- Task details: Line count for "Etnea": report how many lines in this material hold that string, with the number alone as the answer.
:::
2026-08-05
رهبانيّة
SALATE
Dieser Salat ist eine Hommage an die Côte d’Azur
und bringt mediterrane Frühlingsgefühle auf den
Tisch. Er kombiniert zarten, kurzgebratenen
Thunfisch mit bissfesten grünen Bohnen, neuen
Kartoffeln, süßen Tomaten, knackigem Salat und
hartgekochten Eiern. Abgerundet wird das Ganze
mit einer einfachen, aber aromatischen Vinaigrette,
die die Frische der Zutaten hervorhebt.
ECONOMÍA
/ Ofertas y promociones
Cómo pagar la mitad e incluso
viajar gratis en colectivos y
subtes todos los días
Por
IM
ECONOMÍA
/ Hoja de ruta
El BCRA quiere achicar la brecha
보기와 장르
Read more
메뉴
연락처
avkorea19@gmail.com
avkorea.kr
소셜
:::
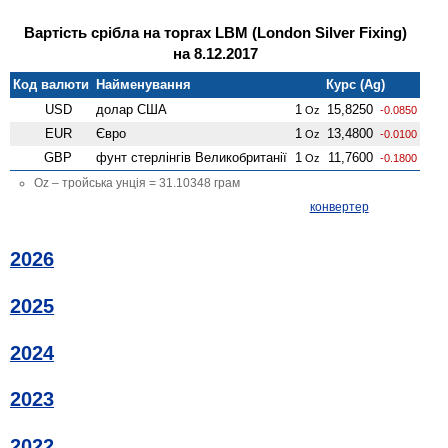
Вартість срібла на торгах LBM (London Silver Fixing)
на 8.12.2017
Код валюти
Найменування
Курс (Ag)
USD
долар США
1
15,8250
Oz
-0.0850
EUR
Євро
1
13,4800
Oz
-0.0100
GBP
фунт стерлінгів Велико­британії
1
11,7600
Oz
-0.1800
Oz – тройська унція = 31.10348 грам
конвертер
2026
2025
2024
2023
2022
:::
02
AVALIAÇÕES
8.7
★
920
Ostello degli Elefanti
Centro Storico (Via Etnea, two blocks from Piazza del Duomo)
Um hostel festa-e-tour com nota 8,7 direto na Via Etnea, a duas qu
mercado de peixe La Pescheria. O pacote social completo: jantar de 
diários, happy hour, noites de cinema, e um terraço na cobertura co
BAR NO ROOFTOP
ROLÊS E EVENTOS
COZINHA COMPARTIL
:::
- Your solution: 2